Fabienne Grébert : "Changer la gouvernance. Faire comme à Annecy où nous avons gagné les élections avec François Astorg et où nous travaillons avec des maires de droite, des élus locaux. (...) Nous avons besoin d'une vision pour cette région. Je n'ai entendu aucune vision ce soir sauf celle d'une région sous surveillance. Je veux porter de l'écologie de solution si je suis élue présidente de région."

Laurent Wauquiez : "Ce qui est important à mes yeux, c'est que les gens voient ce que l'on fait. Faire des choses concrètes importante dans la vie quotidienne. L'écologie est importante mais cela ne doit pas se faire au détriment du reste, notamment la sécurité et la santé."

Andréa Kotarac : "Il faut protéger nos territoires, nos paysages, il faut protéger nos forêts.
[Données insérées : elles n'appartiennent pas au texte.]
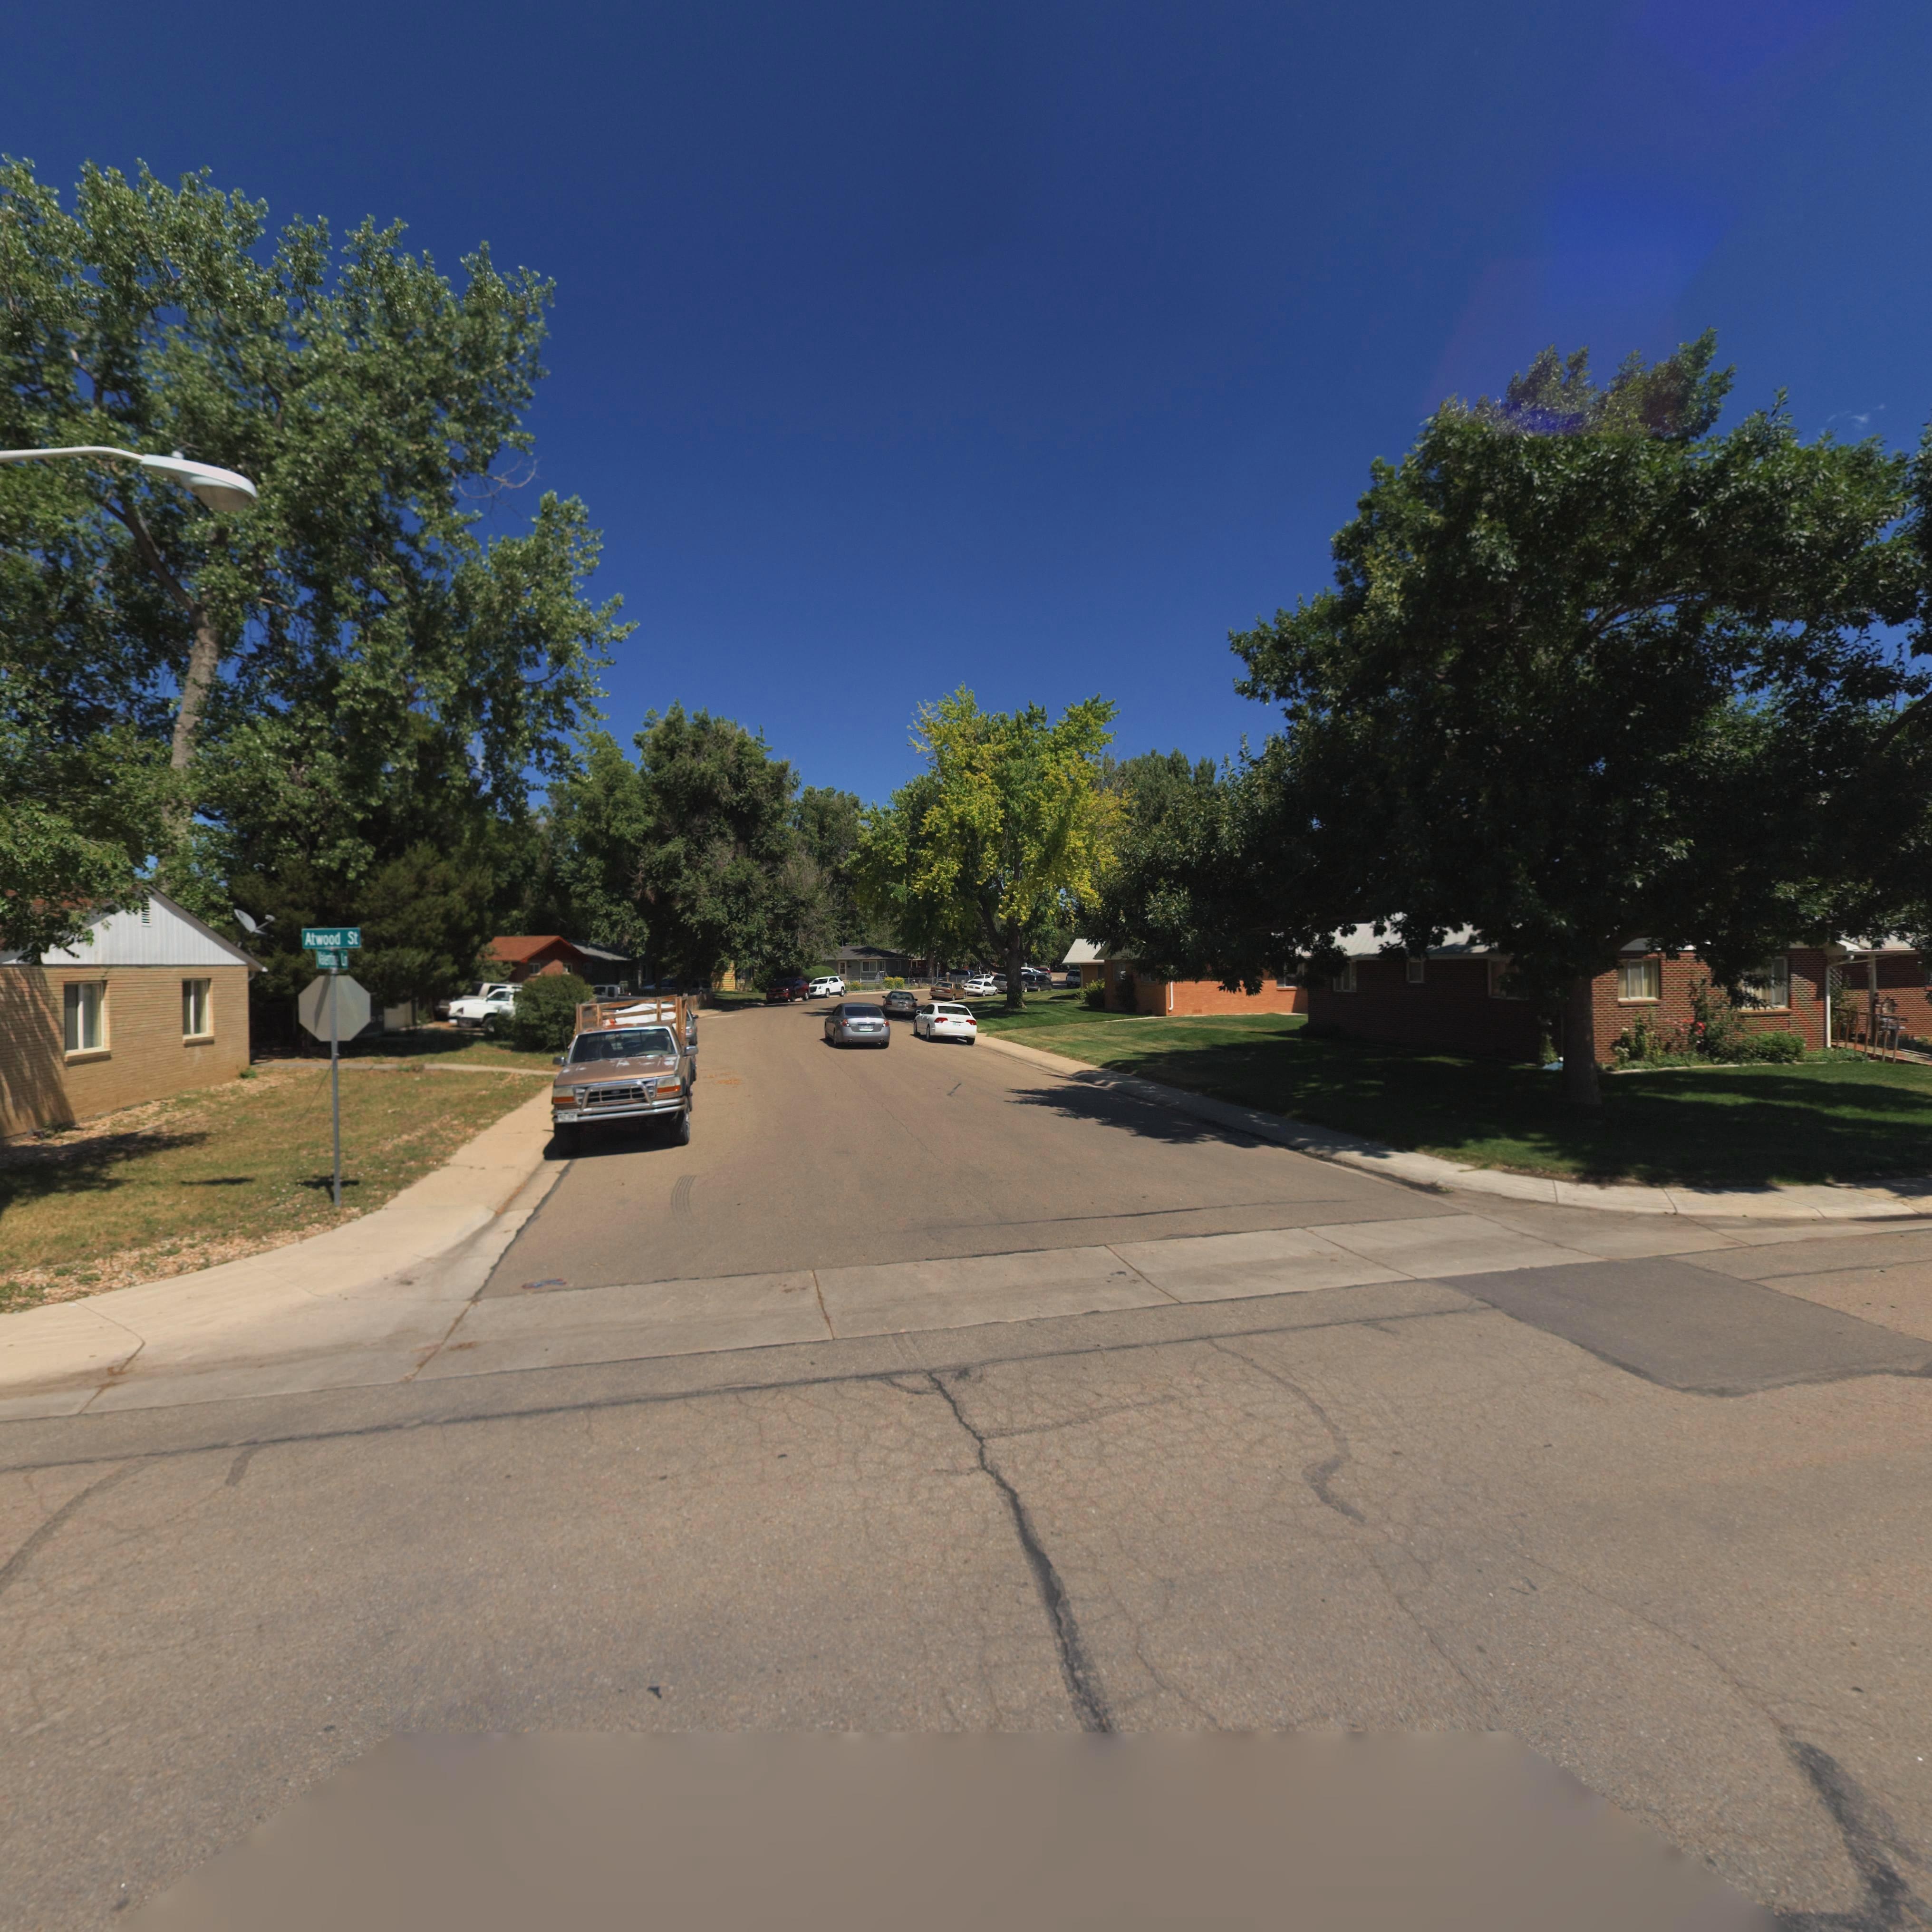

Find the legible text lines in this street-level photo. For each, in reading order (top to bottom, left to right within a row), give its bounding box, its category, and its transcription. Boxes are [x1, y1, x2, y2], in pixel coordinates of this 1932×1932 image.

[304, 930, 358, 945] StreetName: Atwood St
[318, 951, 348, 966] StreetName: *e****** Ln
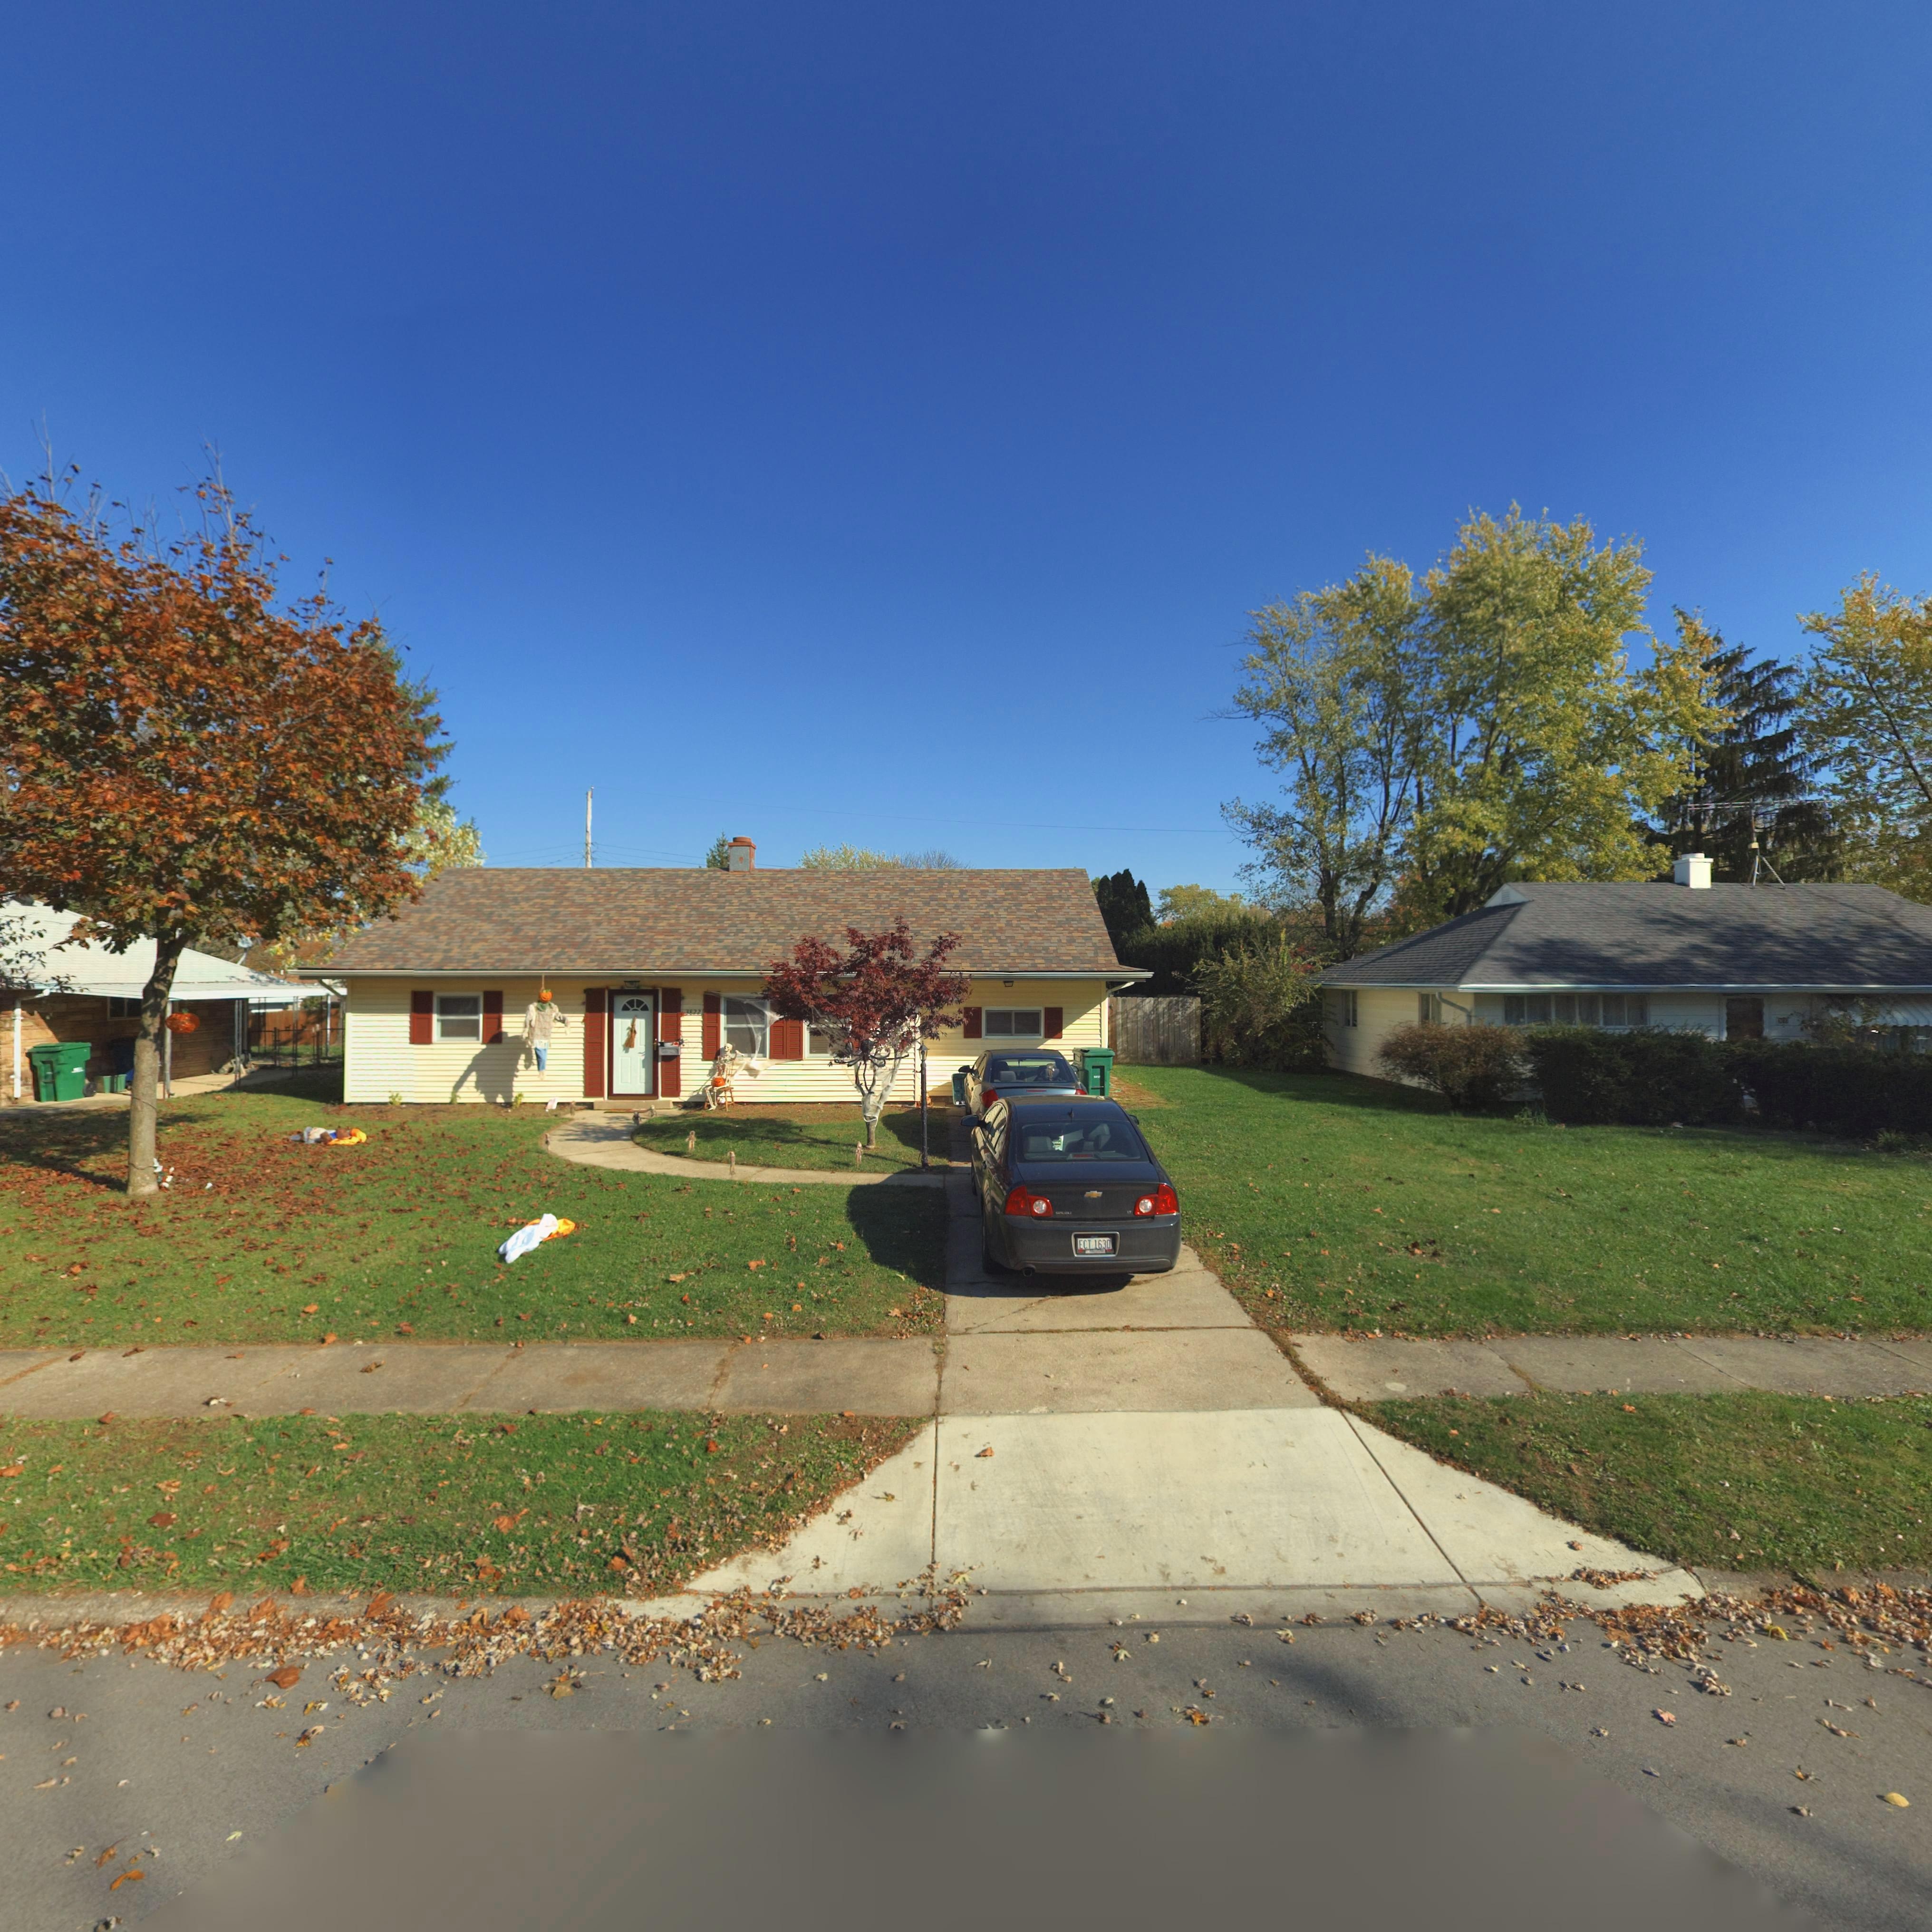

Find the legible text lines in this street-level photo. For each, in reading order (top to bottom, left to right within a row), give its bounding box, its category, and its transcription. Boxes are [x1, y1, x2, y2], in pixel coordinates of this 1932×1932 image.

[685, 1009, 701, 1015] StreetNumber: 3822
[1078, 1239, 1111, 1248] None: ECT 1630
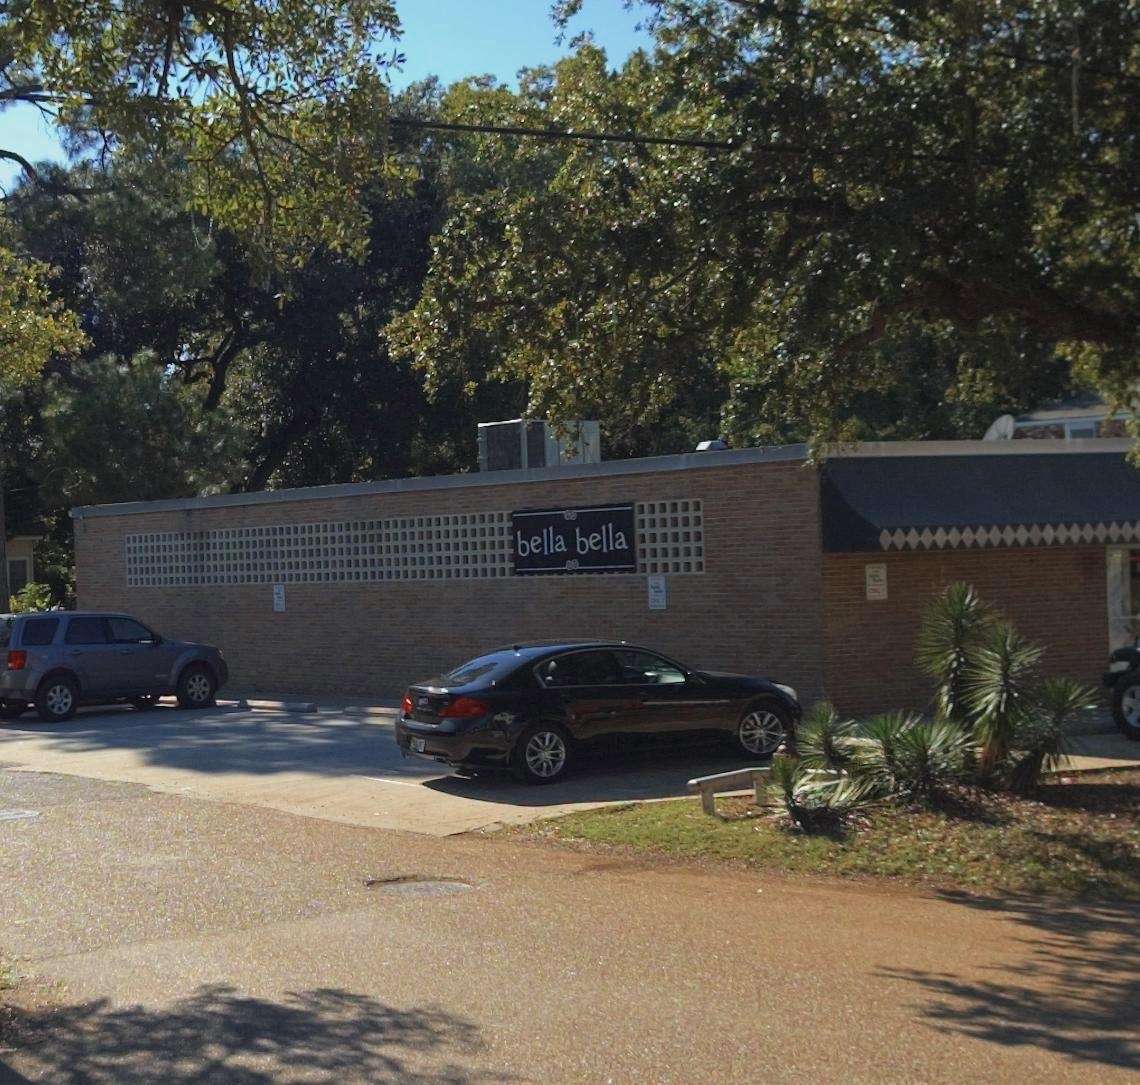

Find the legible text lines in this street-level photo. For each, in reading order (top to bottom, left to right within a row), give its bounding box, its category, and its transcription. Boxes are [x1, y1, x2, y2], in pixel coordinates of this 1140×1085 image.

[515, 521, 631, 558] BusinessName: bella bella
Je crois que l'on a une région où l'identité n'existe pas. Aujourd'hui pour moi, il y a deux défis. C'est l'islamisme et c'est le mondialisme."

  • Conclusion

Fabienne Grébert : "Vous aurez le choix entre une région de la surveillance ou une région de la bienveillance. Une région qui ferment les portes des lycées ou une région qui ouvre des formations pour les métiers d'avenir. Une région qui finance des chambres froides pour les chasseurs ou une région qui protège ses espaces naturels, sa faune et sa flore."

Laurent Wauquiez : "Pendant cinq ans, on s'est battu pour qua la région soit au travail, soit présente sur les sujets qui comptent pour vous. Vous l'avez vu pendant la crise du Covid avec les masques, les tests et les centres de vaccination. Pour les années qui viennent, les défis sur lesquels ont s'engage sont clairs : la sécurité, l'accès à la santé, relocaliser les emplois avec la préférence régionale. J'ai besoin de vous car une élection n'est jamais faite."

Andréa Kotarac : "Dimanche dernier j'ai entendu votre colère. Dimanche prochain, votez pour une région qui vous protège. Qui vous protège de l'islamisme et du séparatisme, nos emplois non délocalisables, nos entreprises comme Michelin, nos produits, nos AOP, AOC. L'identité et le social sont maintenant les deux faces d'une même pièce."